Document extract>
#####
Public propertyIntakeReaders
A function returning a collection of text reader objects to supply data into the Data Conveyer intake process. Each reader corresponds to a single intake source; the first reader is assigned SourceNo=1, the second SourceNo=2, etc. Data will be read from one reader after another, in SourceNo order, either synchronously or asynchronously, depending on AsyncIntake setting. Ignored if the TextIntakeSupplier function (or applicable equivalent function) is also submitted.
Public propertyIntakeRecordLimit
Maximum number of intake records allowed for the process execution. Default value is -1, i.e.:
Unlimited
Public propertyIntakeSupplier
A function that supplies a tuple containing a ExternalLine object (an input line to be fed into Data Conveyer) and the source number (1-based) (Func<IGlobalCache, Tuple<string,int>>). Data Conveyer calls this function when AsyncIntake is false (providing a single parameter - IGlobalCache) in succession until null is received. When end of data is reached (i.e. all intake sources are depleted), the function must return null (end of data mark), which will initiate processing shutdown with a status of IntakeDepleted. Note the difference between null tuples (end of data marks) and tuples containing null ExternalLine objects (ignored by Data Conveyer). Any returned tuples that contain null ExternalLine objects are ignored by Data Conveyer; to send an empty line, a tuple containing an empty object (e.g. an empty string) needs to be returned. If not defined, Data Conveyer assumes default IntakeSupplier function that returns no data, but only the end of data mark, i.e.:
gc => null
This function is called on a dedicated thread to prevent possible deadlocks in situations, such as UI updates made during progress changes. Any exception thrown by this function will cause the process shutdown with a completion status of Failed.
#####
Recorded information>
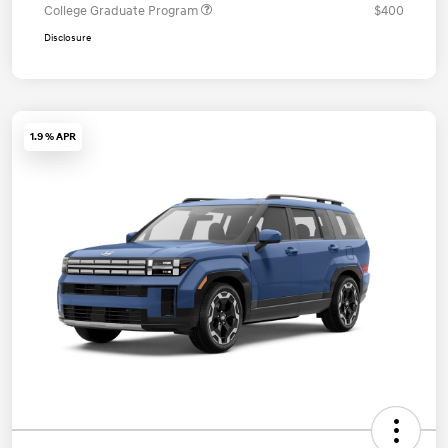
College Graduate Program
$400
Disclosure
1.9 % APR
#####
Study questions>
A. Retype the part of the Data Conveyer intake documentation between "Public propertyIntakeReaders" and "is also submitted.", inclusive.
B. Write what follows the final sentence of the Data Conveyer intake property documentation, continuing it in the same style.

Responses per task>
A.
Public propertyIntakeReaders
A function returning a collection of text reader objects to supply data into the Data Conveyer intake process. Each reader corresponds to a single intake source; the first reader is assigned SourceNo=1, the second SourceNo=2, etc. Data will be read from one reader after another, in SourceNo order, either synchronously or asynchronously, depending on AsyncIntake setting. Ignored if the TextIntakeSupplier function (or applicable equivalent function) is also submitted.

B.
Public propertyLeaderContents
Data, if any, to be sent to output before the first output line; may be multi-line. In case the header row is also present, then it will follow the leader contents.
Public propertyMarkerStartsCluster
True (default) means that ClusterMarker predicate matches the first record of a cluster (i.e. starts a cluster); false means that predicate matches the last record of a cluster (i.e. ends a cluster). As a general rule, true value is recommended (marker starts a cluster), especially in cases where ClusterMarker predicate relies on the previous record contents or the number of records accumulated so far; false value (marker ends a cluster) should only be used in cases where ClusterMarker predicate relies solely on the current record contents.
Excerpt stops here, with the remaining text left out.